Read my website (below), and you'll see the cause of your problem right on the home page. Our website is devoted to helping shooters make the best handloads possible. I also made a special resizing die designed specificly for belted magnum calibers.

- innovative
 
I've got one of Larry's dies and it works wonderfully and has helped me reclaim a quite a bit of weatherby brass from a couple of my buddies custom rifles. (That's why I made HIM buy it!)

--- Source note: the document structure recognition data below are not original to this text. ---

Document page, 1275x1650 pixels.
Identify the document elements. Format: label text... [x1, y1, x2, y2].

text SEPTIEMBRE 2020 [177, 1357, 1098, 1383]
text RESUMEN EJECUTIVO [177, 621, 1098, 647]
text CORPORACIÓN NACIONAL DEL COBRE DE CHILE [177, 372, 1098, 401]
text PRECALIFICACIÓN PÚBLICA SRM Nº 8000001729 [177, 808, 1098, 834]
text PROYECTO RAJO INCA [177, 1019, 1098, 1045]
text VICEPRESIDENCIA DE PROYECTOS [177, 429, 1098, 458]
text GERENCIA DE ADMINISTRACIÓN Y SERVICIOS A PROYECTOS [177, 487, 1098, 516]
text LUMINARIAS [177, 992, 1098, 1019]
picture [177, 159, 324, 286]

But..if you haven't had trouble with that gun and that set of dies before (I'm assuming a once fired was in THAT GUN?) I would wonder if the bulge above the belt is the culprit. A quick check of your ammo....at least a check that' worked for me is as follows: measure just above the belt if you have a measurement greater than .5135" just above it you may have the dreaded bulge. If not I would say that's not the problem.
One other thought is if you keep your headspace to a near minimum and might have had an expander go through a pretty dry neck and pull the shoulder and neck up past the headspace dimension?
 
I am a little confused, as usual. If you are loading for a 300 win and your dies aren't set up right and , say, you are bumping the shoulder back too far, that shouldn't affect head space what so ever. Belted rounds are designed to head space off of the belt. I neck size only on all of my hunting guns, so I head space off of the shoulder, so after the first firing the belt is useless to me. If the brass had been fired in that gun I can't see how it is possible that the brass could be too long. What I have seen on three different factory guns is the chambers are reamed "out of round". On two of them, the chamber was wider on the north south axis than on the east - west. So, the only way the rounds would fit was if they were rechamberd the same way that they were fired. I could make them fit if I rotated the brass until it fit. I never had a chamber cast made, but it was plain as day what the problem was when I measured fired rounds. I tried to fix the problem by FL sizing the brass, but that didn't work. The brass was bad right from the belt and I couldn't iron it out. The funny thing was that Remington didn't have a clue....after three months with the guns, they sent them back with two of their own new brass, which they had fired in the gun. "No problem found. Gun shoots fine". I called them and tried to re-explain the problem and that the brass that they sent back would only fit in the gun when rotated to a certain point. They just couldn't grasp the concept...."but.....the gun shot fine, our ammo chambered w/o any problem, we can't help you" :confused: :mad:

So, try that. Measure your once fired brass, before you run it through your press. Or try and re-chamber the brass at the range. If it chambers rotate it 90 degrees and try it again.

Now if this is a gun that you have had for a while, and the problem just mysteriously started....well....then.......a......NEVER MIND:eek:
 
The several times I have seen this problem, the solution has been very simple. Try raising your seating die up a little. You should feel no sudden increase in pressure at the bottom of your stroke seating the bullet. As a general rule you will need a space about the width of a nickle between the case holder and the base of your seating die (with no case in the shelll holder) at the bottom on your stroke. When you have the seating die set to low it can deform the shoulder of your case and this may not be corrected by resizing. Since you changed bullets before the problem showed up increases the odds that this is your problem.
 
I've had the issue yellowjacket speaks of, caused by too great of case tension when seating bullets, resuting from a buildup of copper in the sizing die that needs polished out. On my brass, a ridge was formed where the shoulder meets the body, it's barely detectable, but has caused me a few headaches. It can also be caused by the 'seating button' in the seating die having some kind of bur and not wanting to travel up, causing the illusion of an overabundance of neck tension.
 
Yep....spot on with the seating die. I had that problem once, about 15 years ago. A guy learns his lesson in a big hurry after loading 100 rounds. Carefully weighing each powder charge. :mad::mad::mad: Good thing I wasn't on a hunting trip somewhere. It was bad enough pulling 100 bullets:eek:.

Anyone ever run across an "out of round" chamber??